▶ [Brief]:
Please write out, exactly as given, every line of the entries below up to and including the line with "ipsum is simply".
━━━ Stored data
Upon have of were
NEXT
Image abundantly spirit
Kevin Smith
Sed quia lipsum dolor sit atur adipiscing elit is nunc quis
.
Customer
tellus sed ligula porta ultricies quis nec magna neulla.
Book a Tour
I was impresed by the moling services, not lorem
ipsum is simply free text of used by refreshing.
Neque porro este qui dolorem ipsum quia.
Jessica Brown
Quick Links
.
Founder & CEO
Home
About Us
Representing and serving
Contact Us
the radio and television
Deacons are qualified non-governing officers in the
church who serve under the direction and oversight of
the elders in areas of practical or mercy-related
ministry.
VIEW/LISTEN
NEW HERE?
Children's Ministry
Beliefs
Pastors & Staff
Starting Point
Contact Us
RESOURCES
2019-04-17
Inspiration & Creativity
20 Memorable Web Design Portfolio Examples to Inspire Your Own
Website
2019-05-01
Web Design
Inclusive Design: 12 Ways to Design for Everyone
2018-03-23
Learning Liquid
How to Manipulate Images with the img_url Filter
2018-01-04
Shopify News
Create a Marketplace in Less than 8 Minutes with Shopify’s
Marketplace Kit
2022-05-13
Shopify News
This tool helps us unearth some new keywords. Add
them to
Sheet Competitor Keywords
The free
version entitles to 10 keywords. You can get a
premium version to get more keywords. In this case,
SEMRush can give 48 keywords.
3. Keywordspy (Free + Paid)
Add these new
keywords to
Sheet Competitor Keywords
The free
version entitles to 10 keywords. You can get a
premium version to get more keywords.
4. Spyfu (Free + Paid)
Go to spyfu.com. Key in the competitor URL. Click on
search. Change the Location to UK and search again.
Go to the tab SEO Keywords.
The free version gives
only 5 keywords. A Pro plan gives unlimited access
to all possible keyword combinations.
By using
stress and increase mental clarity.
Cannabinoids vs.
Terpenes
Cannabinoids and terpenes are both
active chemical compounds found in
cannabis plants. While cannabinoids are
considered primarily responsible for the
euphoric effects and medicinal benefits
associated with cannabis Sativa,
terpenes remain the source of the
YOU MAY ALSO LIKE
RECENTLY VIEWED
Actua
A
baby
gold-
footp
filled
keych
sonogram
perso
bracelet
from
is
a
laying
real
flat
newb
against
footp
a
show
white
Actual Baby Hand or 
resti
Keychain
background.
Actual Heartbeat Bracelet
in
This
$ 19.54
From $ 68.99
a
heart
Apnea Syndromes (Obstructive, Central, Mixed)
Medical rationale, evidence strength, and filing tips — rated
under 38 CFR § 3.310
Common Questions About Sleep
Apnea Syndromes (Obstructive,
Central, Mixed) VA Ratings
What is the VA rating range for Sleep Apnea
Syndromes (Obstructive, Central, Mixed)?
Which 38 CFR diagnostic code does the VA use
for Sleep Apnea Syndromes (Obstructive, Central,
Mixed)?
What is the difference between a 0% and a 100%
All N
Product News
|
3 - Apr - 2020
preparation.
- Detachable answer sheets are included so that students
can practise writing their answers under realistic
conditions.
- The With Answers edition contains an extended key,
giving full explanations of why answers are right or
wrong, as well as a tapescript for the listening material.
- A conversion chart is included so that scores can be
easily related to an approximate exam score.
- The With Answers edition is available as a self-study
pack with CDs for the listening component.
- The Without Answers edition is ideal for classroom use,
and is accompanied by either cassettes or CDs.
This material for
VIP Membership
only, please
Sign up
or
━━━━━━
▶ [Result]:
Upon have of were
NEXT
Image abundantly spirit
Kevin Smith
Sed quia lipsum dolor sit atur adipiscing elit is nunc quis
.
Customer
tellus sed ligula porta ultricies quis nec magna neulla.
Book a Tour
I was impresed by the moling services, not lorem
ipsum is simply free text of used by refreshing.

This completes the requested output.